→ Extrait du texte:

::::::::::

Intervention de Christiane Taubira

Réunion du 5 juin 2013 à 18h00
Commission des lois constitutionnelles, de la législation et de l'administration générale de la république

Christiane Taubira, garde des Sceaux, ministre de la Justice :

Nous n'avons aucune réticence sur une éventuelle circulaire commune, madame la rapporteure pour avis, et nous y travaillons.

Une réflexion interministérielle a été menée sur la protection des lanceurs d'alerte, et le Gouvernement est favorable, monsieur Goasdoué, à l'introduction d'une mesure en ce sens dans le présent texte.

Le procureur de la République financier, monsieur Verchère, sera nommé dans les mêmes conditions que les autres procureurs, et comme eux pour une durée de sept ans. Si la réforme du CSM est adoptée, cette nomination sera soumise à l'avis conforme de ce dernier, comme c'est le cas pour les magistrats du siège.

J'ai entendu deux questions qui me semblent contradictoires : vous sembliez vous inquiéter à la fois de l'indépendance de ce procureur et d'une possible mainmise de l'exécutif sur lui. Si l'on souhaite que le procureur soit totalement indépendant, le projet de loi réformant le Conseil supérieur de la magistrature consolide cette indépendance. On peut aussi juger, à l'inverse, que cette indépendance n'est pas souhaitable – et telle est plutôt la position que je vous ai entendu défendre lors des débats consacrés à la réforme du Conseil supérieur de la magistrature et au projet de loi réformant les relations entre le garde des Sceaux, les parquets généraux et les parquets. De fait, vous étiez plutôt réticents à cette indépendance, arguant d'une politisation et d'une syndicalisation des magistrats pour affirmer que l'indépendance du procureur livrerait le Conseil supérieur de la magistrature et l'ensemble de la magistrature au corporatisme ; vous vous fondiez sur ces arguments pour vous opposer à ces deux réformes.

Si votre préoccupation est plutôt de savoir si le pouvoir politique aura la main sur le procureur, la réponse est : non, du fait précisément de l'indépendance qui lui sera assurée. Quant à savoir si ce procureur risque de classer des affaires même si on ne lui donne pas de consignes, aucun élément ne justifie cette hypothèse.

Monsieur Blanc, vous estimez que ce procureur n'est pas adapté, tandis que M. Le Bouillonnec demande ce qui justifie la création de cette fonction. Pour répondre à votre crainte que la verticalisation de cette compétence s'accommode mal du caractère transversal des infractions concernées, je rappelle que la compétence de ce procureur est concurrente et n'invalidera pas les procédures déjà engagées par les JIRS. Ces dernières, créées en 2004 pour recevoir les procédures présentant une très grande complexité, ne sont du reste pas mises en cause par la réorganisation. La loi supprimera les pôles économiques et financiers créés par la loi de 1975 et présents dans les tribunaux de grande instance, dont le fonctionnement est assez inégal du fait de la disparité des réalités économiques et financières sur le territoire. Les JIRS seront donc compétentes pour ces procédures d'une grande complexité et le procureur financier à compétence nationale recevra les procédures d'une très grande complexité.

::::::::::

→ Tâches à réaliser:
1. D'après l'intervention de Christiane Taubira, pour quelle durée le procureur de la République financier sera-t-il nommé ?
2. Traduisez en anglais cette phrase de l'intervention de Christiane Taubira : « Nous n'avons aucune réticence sur une éventuelle circulaire commune, madame la rapporteure pour avis, et nous y travaillons. »
Les lignes n'ont aucun rôle à jouer ici.

[Lignes d'un jeu de données]

::::::::::

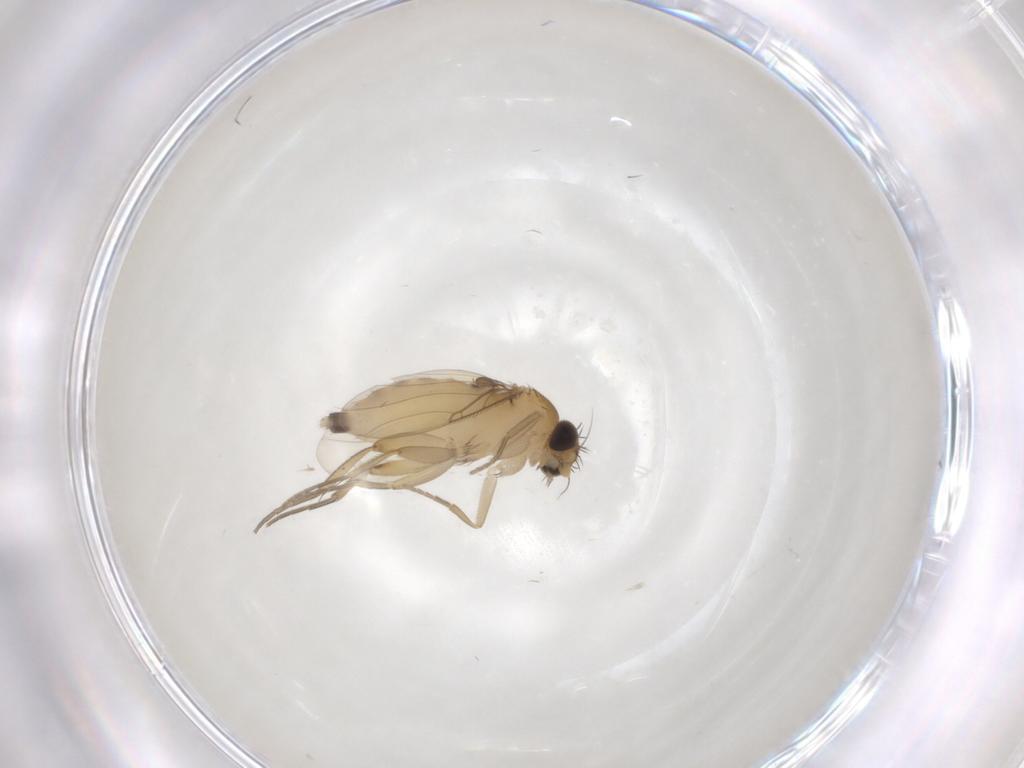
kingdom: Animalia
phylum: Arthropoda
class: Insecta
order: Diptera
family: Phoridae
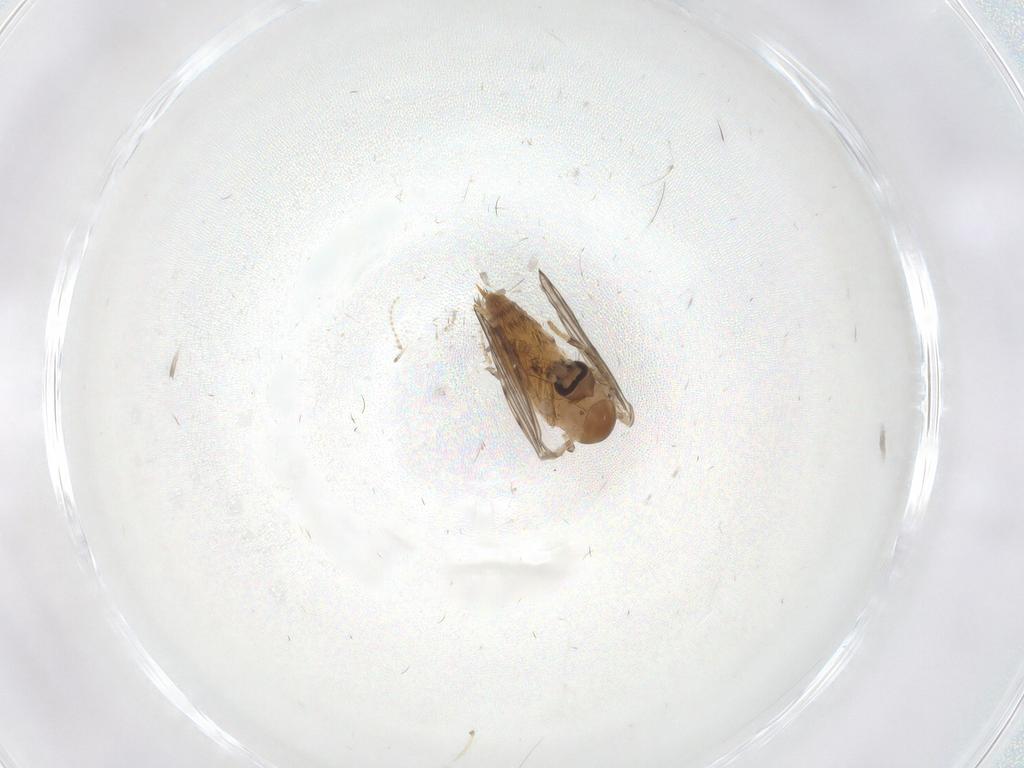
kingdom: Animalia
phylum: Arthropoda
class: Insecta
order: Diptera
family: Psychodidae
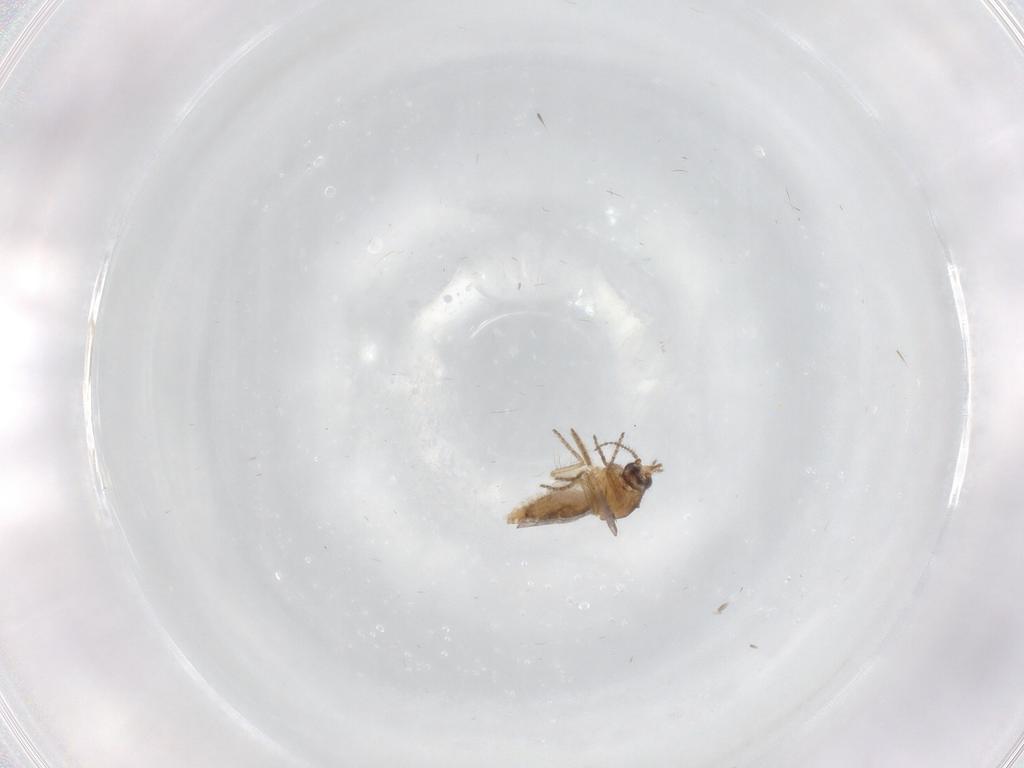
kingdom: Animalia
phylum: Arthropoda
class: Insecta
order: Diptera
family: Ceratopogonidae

::::::::::

→ Réponses attendues:
1. Pour une durée de sept ans.

2. We have no reservations about a possible joint circular, Madam Rapporteur for Opinion, and we are working on it.